▶ [Information provided]:
════
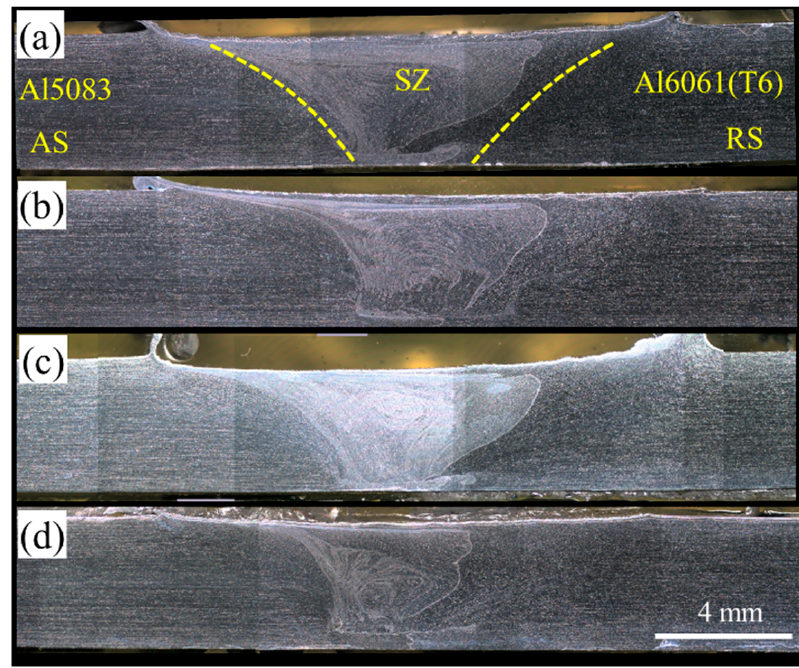
Figure 4. Macro photos of PWHTed Al5083-Al6061(T6) Samples; ( a ) A-1(PWHT), ( b ) C-1(PWHT), ( c ) D-1(PWHT), and ( d ) C-4(PWHT).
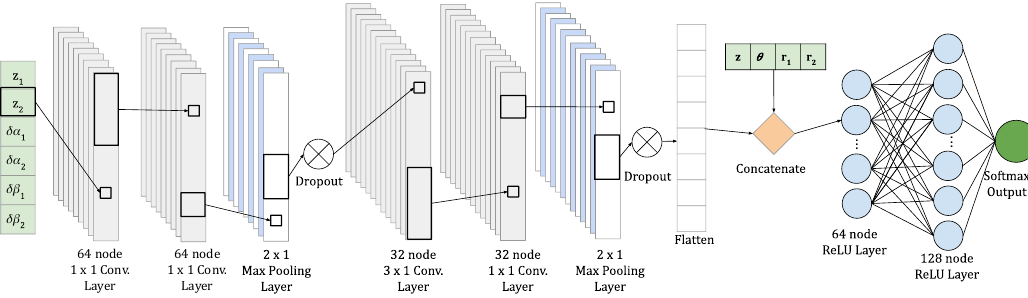
Figure 6. Diagram of 1D CNN for classification of toy model particle lists. When used, XAUG variables are concatenated to the processed outputs immediately before the final two ReLU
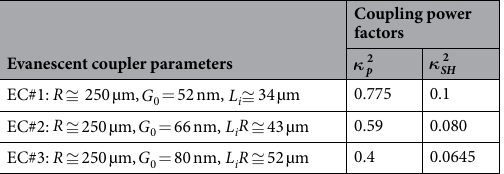
Table 2. Pump and SH coupling factors at 2.29 µ m and 1.145 µ m.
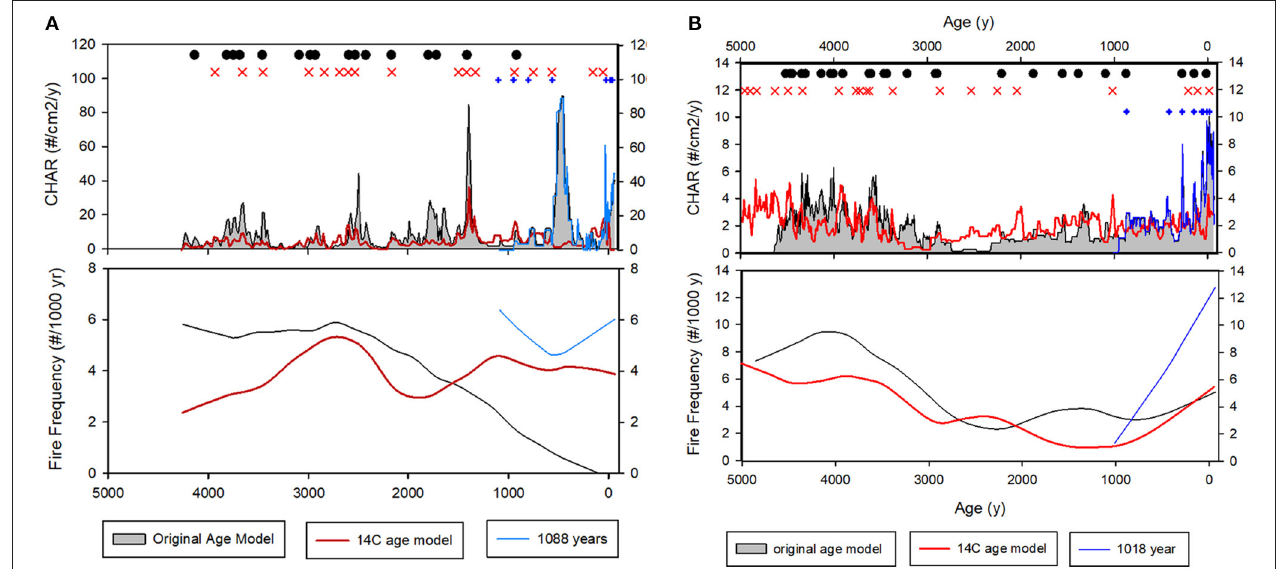
FIGURE 5 | Comparison of recent fire history characteristics between composite, AMS 14 C, and surface-only sedimentary-charcoal records for (A) Chadsey Lake and (B) Somenos Lake. For (A,B) , fire episodes are shown as black dots for the composite age records, red X for the AMS 14 C records, and blue plus symbols for the surface-only record. For CHAR and Fire Frequency composite records are black lines, AMS 14 C records are red lines, and surface-only sedimentary-charcoal records are blue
════
▶ [Goal of the exercise]: All of the material above must be given again verbatim, except for the pictures.

▶ [Problem solution]:
Figure 4. Macro photos of PWHTed Al5083-Al6061(T6) Samples; ( a ) A-1(PWHT), ( b ) C-1(PWHT), ( c ) D-1(PWHT), and ( d ) C-4(PWHT).
Figure 6. Diagram of 1D CNN for classification of toy model particle lists. When used, XAUG variables are concatenated to the processed outputs immediately before the final two ReLU
Table 2. Pump and SH coupling factors at 2.29 µ m and 1.145 µ m.
FIGURE 5 | Comparison of recent fire history characteristics between composite, AMS 14 C, and surface-only sedimentary-charcoal records for (A) Chadsey Lake and (B) Somenos Lake. For (A,B) , fire episodes are shown as black dots for the composite age records, red X for the AMS 14 C records, and blue plus symbols for the surface-only record. For CHAR and Fire Frequency composite records are black lines, AMS 14 C records are red lines, and surface-only sedimentary-charcoal records are blue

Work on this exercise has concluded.